#### GIVEN PASSAGE
-- Opening Marker --

More flights mean more environmental impact.

Jet fuel from Sea-Tac Airport was responsible for up to 25% of all climate-harming emissions from King County in 2019, according to the county’s latest greenhouse gas inventory.

Rising demand for air travel makes aviation one of the fastest-growing sources of climate-damaging pollution. One cross-country flight can do as much climate damage as many people do in a whole year.

Globally, aviation causes an estimated 5% of the heat-trapping pollution added to the atmosphere each year, a percentage expected to increase as other sectors decarbonize more quickly.

Federal efforts to fight climate change are likely to evaporate with the incoming Trump administration.

A political climate favoring deregulation and fossil fuel production means that tackling the worsening impacts of air travel could mostly be up to other sectors, whether that’s businesses, local governments, or individuals.


Usually, the planetary impact of flying is mostly invisible to an air traveler. But with a tool developed by Google, travelers can pick their flights based on which does the least harm to the climate.

Travel websites including Expedia, Booking.com, Skyscanner, and Google Flights now display both the price and the planetary toll of any ticket an air traveler might buy. Site users can sort their options by cost or by carbon dioxide emissions.

Google assembled a team of experts to figure out just how much fuel is burned for a seat on nearly every commercial flight worldwide, incorporating such factors as mileage, aircraft type, and seating layout.

A recent search for flights from Seattle to New York found some were three times as polluting as others. Flying economy on Alaska Air would produce 557 pounds of carbon dioxide, while a similarly priced seat on American would release 1,803 pounds of carbon dioxide, according to Google's Travel Impact Model.

Splurge on a first-class seat, which can take up 2 or 3 times more space on a plane than an economy seat, and the personal pollution can get several times worse.

“On given flights, the difference between an economy carbon footprint versus a first class one is massive,” said Andrew Chen with the energy think tank Rocky Mountain Institute and a member of Google’s advisory panel.

Since September, Google Flights results have also included Amtrak service to the same cities. Rail travel is usually less polluting than flying, especially with the multiplier effect of engine exhaust released into the upper atmosphere. When air is cool and humid, water from jet exhaust can condense to form heat-trapping clouds that double the climate impact of a flight.

-- Closing Marker --

#### BRIEF
According to the passage on aviation emissions, how many pounds of carbon dioxide would an economy seat on Alaska Air from Seattle to New York produce?

#### DATA
-- Opening Marker --

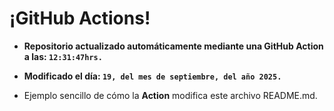 # ¡GitHub Actions!
* **Repositorio actualizado automáticamente mediante una GitHub Action a las: `12:31:47hrs.`**
* **Modificado el día: `19, del mes de septiembre, del año 2025.`**

* Ejemplo sencillo de cómo la **Action** modifica este archivo README.md.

-- Closing Marker --

#### ANSWER SECTION
557 pounds of carbon dioxide.